I could be way off. There are a lot of people a lot smarter than me thinking about this, but when I attend conferences I hear us (librarians) talking about ourselves a lot. When I read and look in other places I hear no one talking about us. The discussion of the Google digitization project is discussed one way by librarians and in a totally different way by everyone else. I know I am paranoid about this. I think it is because I spent eight years working with the web (at SFA which would make anyone paranoid), and have been using the Internet at least 11 years since the old UNIX command line days. When I came to this library there were three people who had worked in the SFA library longer than I had been alive. That is a career path that I don’t believe will be open for you Cassandra, or me, or for many others. I don’t see the library twenty years from now. Very few if any science fiction writers see us twenty years from now. Should we really be working to improve “library services”? Or is that the equivalent of the Soviets patching up the Mir station year after year to keep it going? Mir is at the bottom of the pacific now.

For today, tomorrow, next year and the next when there is a question to be asked I will answer it, a book to be found I will find it, and a class to be taught I will teach it. But, in the back of my mind I sense that something is wrong, the Library Profession is somehow on the wrong track, and that someway the needed change of course or transformation must occur from the bottom up, one librarian at a time, a grass roots effort, or maybe just a lot of rats abandoning a sinking ship.
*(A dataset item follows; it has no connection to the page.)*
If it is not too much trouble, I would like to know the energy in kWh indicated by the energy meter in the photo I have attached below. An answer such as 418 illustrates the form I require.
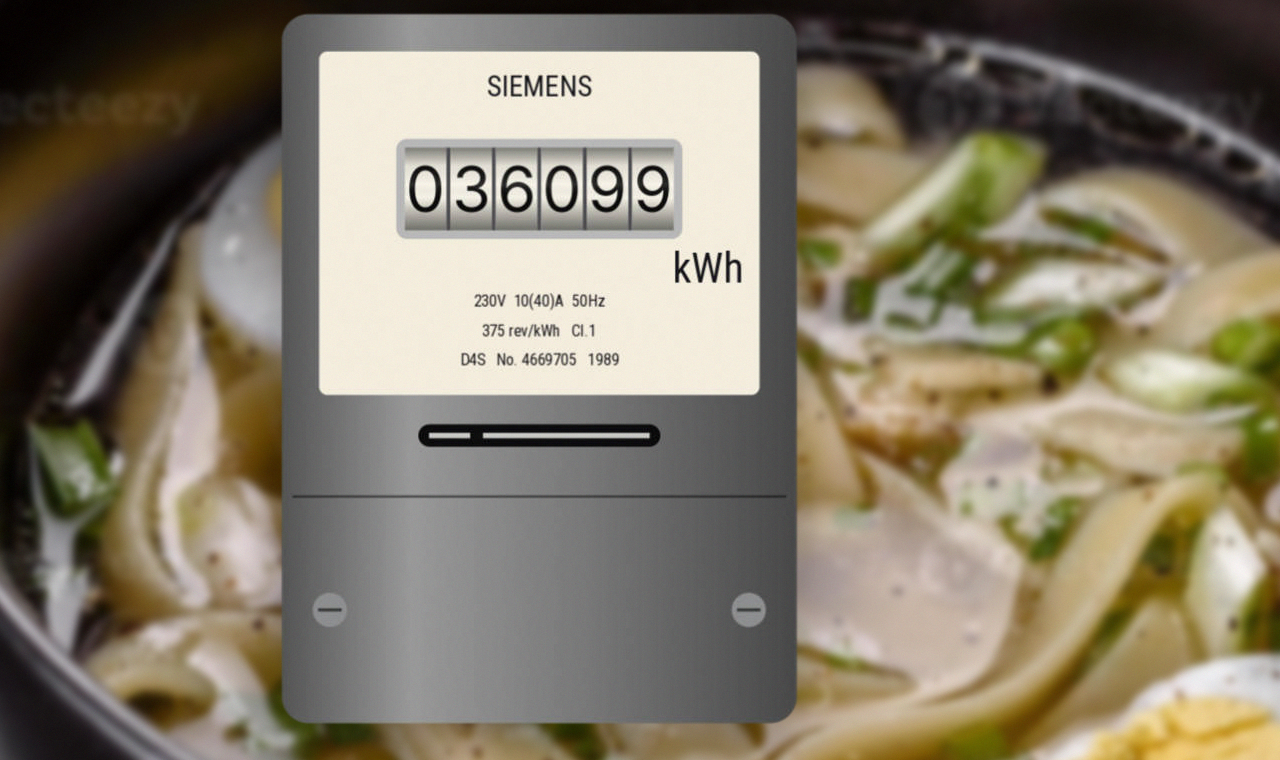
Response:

Many here are at a point in their careers that none of this matters, others of us are not. I wish I had the answers or at least knew how to begin looking for them. This feeling of watching a train wreck and not being able to help stop it is the worst part of it all.

I hope we can find the answers, and for the most part SFA library has been a place where we have been allowed to look for them and to try new things out.
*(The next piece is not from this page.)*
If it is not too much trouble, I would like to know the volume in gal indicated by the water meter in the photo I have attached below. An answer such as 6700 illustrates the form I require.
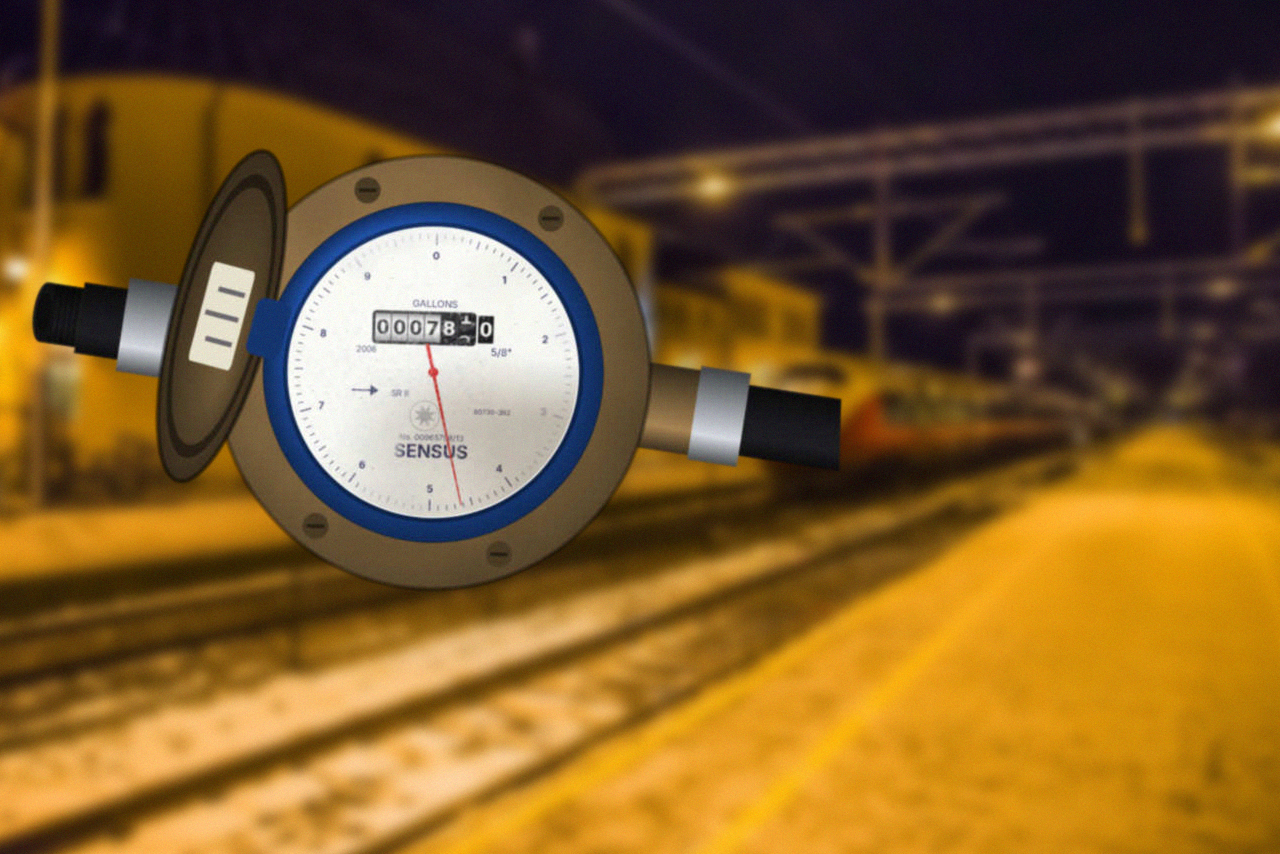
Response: 7814.6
On that happy note, I will go see if there is anyone in the library.

R Philip Reynolds

Librarian

1 comment:

Vera Bass said...

I don't believe that it is the library profession that it on the wrong track at all. I think that the issues you discuss here affect every non-tech serious interest group in our society. There's an ever growing schism between the tech culture and everyone else that continually expands around a wedge driven by profit motive. (I'm conservative, with a firm belief in free enterprise, and an equally strong belief in responsibility to one another as well as to our heritage.)

The very idea that bibliophiles, and librarians especially, feel as though the internet is off in some other direction, when it should be a miraculous boon to the care, conservation, and sharing of treasured written words, is indicative of the schism I refer to.
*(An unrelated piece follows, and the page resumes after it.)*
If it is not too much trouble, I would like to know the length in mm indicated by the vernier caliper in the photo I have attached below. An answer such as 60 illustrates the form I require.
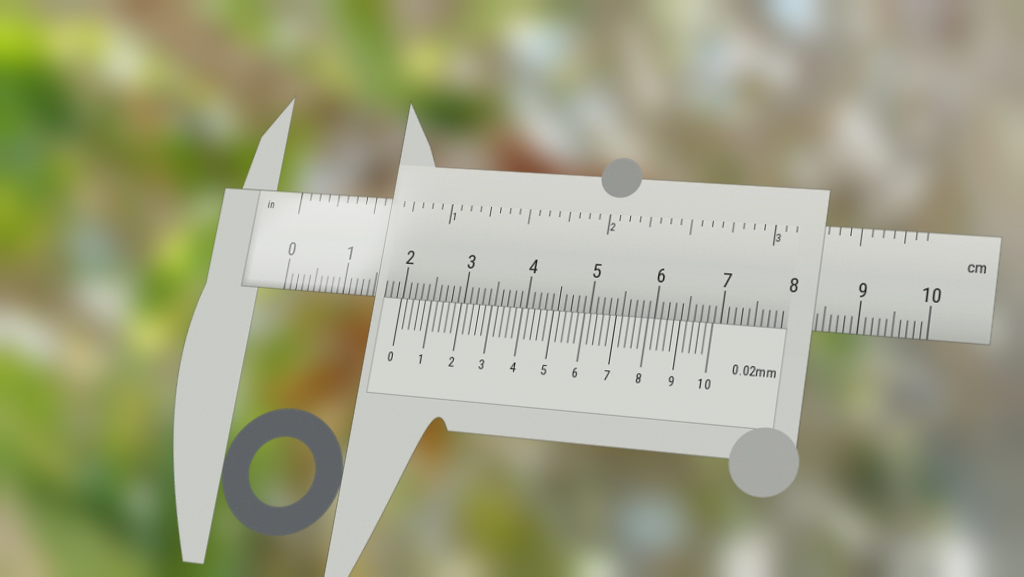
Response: 19.8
There's an intransigent old guard in academia, though, that is also contributing mightily to this schism. Many academics are offended by the popularity of amateurs, feeling their authority undermined. There's also a real generation gap there, which, when you dig down, gets into values and social mores and more.

I believe that scholars have some societal obligations as well, and that belching sour grapes at the 'ignorant common man' does a disservice to the wealth of human knowledge that we should all discover and benefit from.